Sunday, July 26, 2009

On syntax highlighting and artificial intelligence

So on Rosetta Code, we use GeSHi for syntax highlighting. The relationship between Rosetta Code, GeSHi, a programming language and the code written in that language is fairly simple. (The exact order of events inside GeSHi might be slightly different; I haven't delved deeply into its core)



Rosetta Code (by way of a MediaWiki parser extension) gives GeSHi a few pointers about how it wants the code formatted, the language the code sample will be in, and, finally, the code sample itself.



GeSHi takes the code example, and loads the language file named after the language in question. Each language file defines a PHP associative array that contains(among a couple other things) simple rules for how GeSHi can apply formatting to the code in a way that will clarify it to the viewer. These rules include lists of known keywords of various classifications, symbols used for normal commenting conventions and optional regex matching rules for each, among other things.



It's a perfectly reasonable, fairly static approach that allows syntax highlighting to cover a broad variety of languages without knowing how to parse that language's actual syntax, and so avoiding having a syntax error break the whole process.



Unfortunately, it requires Rosetta Code to be able to tell GeSHi what language a code sample is written in. It also leads to odd scenarios where a supported language and an unsupported language are so closely related that examples written for the unsupported language can be comfortably highlighted using the the rules for the supported language.



And I have yet to learn of a good way to do syntax highlighting for Forth. (The Forth developers appear to pretty much keep to their own community, and don't seem to do much in the way of outreach, which makes finding a solution relatively difficult, but I digress...)



So what does this have to do with artificial intelligence? Well, in identifying a language without being told what it is, of course!



A few solutions have been discussed. One approach that has been attempted had something to do with Markov Chains. The code is in the GeSHi repos, and I haven't looked at it.
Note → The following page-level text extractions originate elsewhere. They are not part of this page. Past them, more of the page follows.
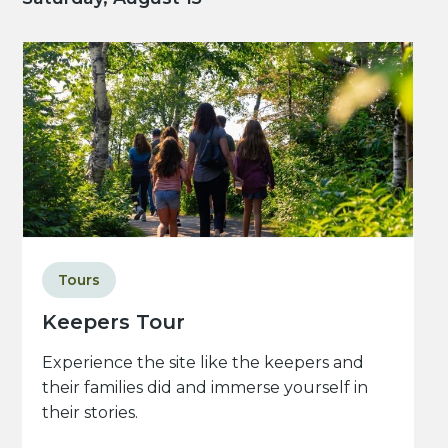
Tours
Keepers Tour
Experience the site like the keepers and
their families did and immerse yourself in
their stories.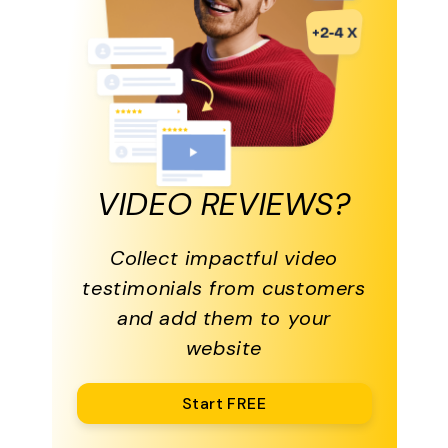
VIDEO REVIEWS?
Collect impactful video
testimonials from customers
and add them to your
website
Start FREE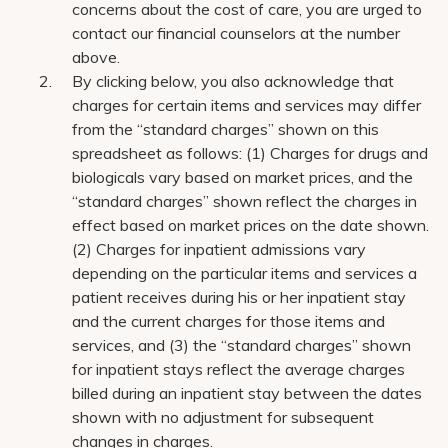
concerns about the cost of care, you are urged to
contact our financial counselors at the number
above.
By clicking below, you also acknowledge that
charges for certain items and services may differ
from the “standard charges” shown on this
spreadsheet as follows: (1) Charges for drugs and
biologicals vary based on market prices, and the
“standard charges” shown reflect the charges in
effect based on market prices on the date shown.
(2) Charges for inpatient admissions vary
depending on the particular items and services a
patient receives during his or her inpatient stay
and the current charges for those items and
services, and (3) the “standard charges” shown
for inpatient stays reflect the average charges
billed during an inpatient stay between the dates
shown with no adjustment for subsequent
changes in charges.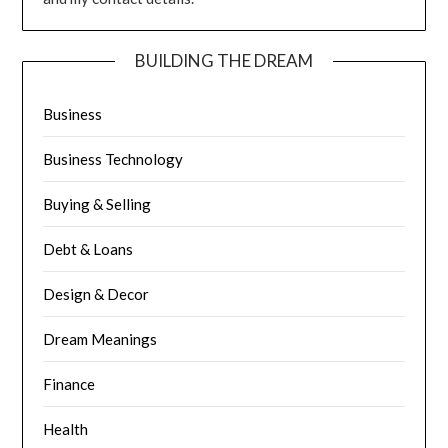
BUILDING THE DREAM
Business
Business Technology
Buying & Selling
Debt & Loans
Design & Decor
Dream Meanings
Finance
Health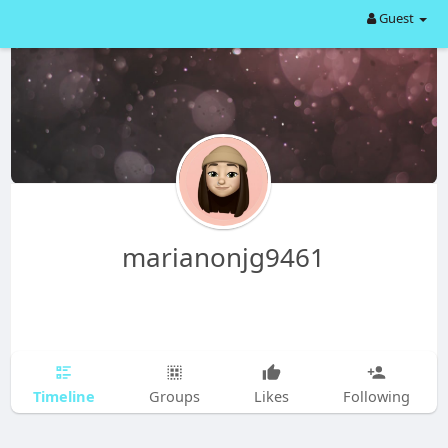
Guest
marianonjg9461
Timeline
Groups
Likes
Following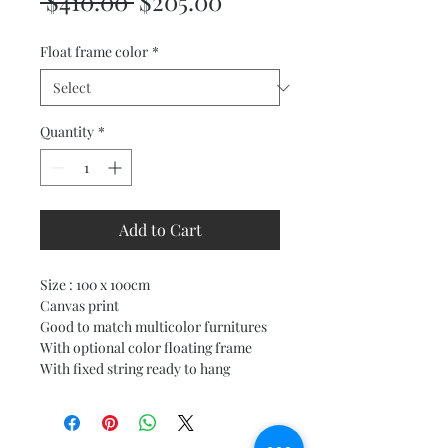
Regular
Sale
 $410.00 
$205.00
Price
Price
Float frame color
*
Quantity
*
Add to Cart
Size : 100 x 100cm
Canvas print
Good to match multicolor furnitures
With optional color floating frame
With fixed string ready to hang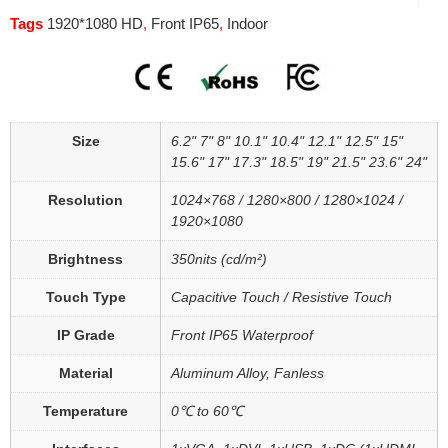
Tags
1920*1080 HD
,
Front IP65
,
Indoor
Size
6.2" 7" 8" 10.1" 10.4" 12.1" 12.5" 15"
15.6" 17" 17.3" 18.5" 19" 21.5" 23.6" 24"
Resolution
1024×768 / 1280×800 / 1280×1024 /
1920×1080
Brightness
350nits (cd/m²)
Touch Type
Capacitive Touch / Resistive Touch
IP Grade
Front IP65 Waterproof
Material
Aluminum Alloy, Fanless
Temperature
0℃ to 60℃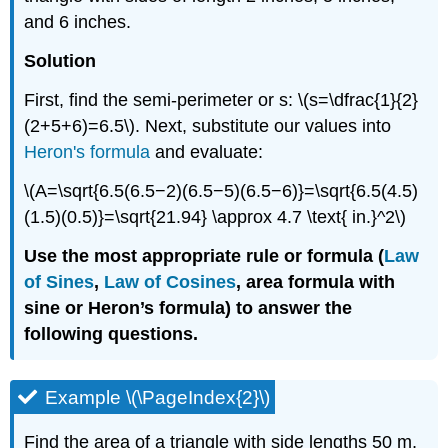
and 6 inches.
Solution
First, find the semi-perimeter or s: \(s=\dfrac{1}{2}
(2+5+6)=6.5\). Next, substitute our values into
Heron's formula
and evaluate:
\(A=\sqrt{6.5(6.5−2)(6.5−5)(6.5−6)}=\sqrt{6.5(4.5)
(1.5)(0.5)}=\sqrt{21.94} \approx 4.7 \text{ in.}^2\)
Use the most appropriate rule or formula (
Law
of Sines
,
Law of Cosines
, area formula with
sine or Heron’s formula) to answer the
following questions.
Example \(\PageIndex{2}\)
Find the area of a triangle with side lengths 50 m,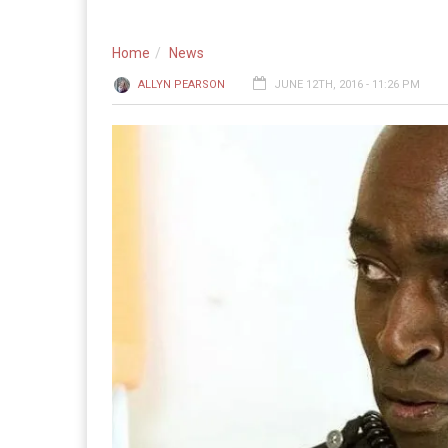
Home
News
ALLYN PEARSON
JUNE 12TH, 2016 - 11:26 PM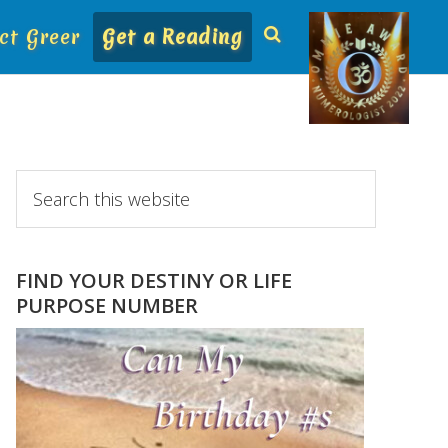
ct Greer
Get a Reading
Primary
Search
this
Sidebar
website
FIND YOUR DESTINY OR LIFE
PURPOSE NUMBER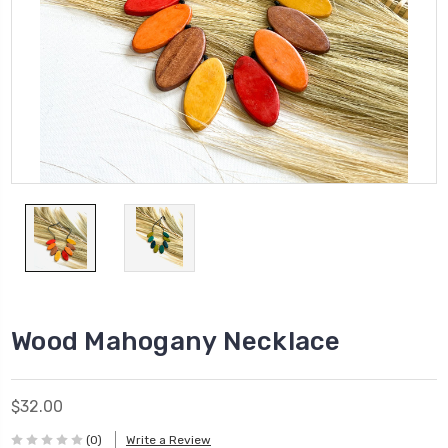
Wood Mahogany Necklace
$32.00
(0)
Write a Review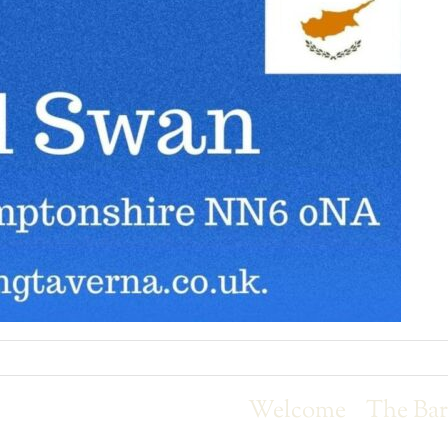
Welcome
The Ba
One solution I suggested was to run the code example through all the supported languages (Yes, I know, that's expensive. Not something to be done in real time.), and select the ruleset based on how many rules(X) were matched for a language and how much of the code sample was identified(Y). Using a simple heuristic of (a*X)/(b*Y), you can account for a number of matched rules while hopefully accounting for an overly-greedy regex rule.



How can we take this a step farther? How about formatting languages we don't know about?



Well, many, many languages have rules in common. Common keywords, common code block identifiers, common symbols for comments, common symbols for quotation, etc. This tends to result from their being derived or inspired in some way by another language. For the sake of avoiding pedantry, I'll just say that C, C++, Perl, Python, PHP, Pascal and Java all have a few common ancestors.



One way would be to note the best N language matches, take an intersection of their common rules, and apply that intersection as its own ruleset. This would certainly work for many of the variants of BASIC out there, as well as specialized variants of common languages like C and low-level ISAs.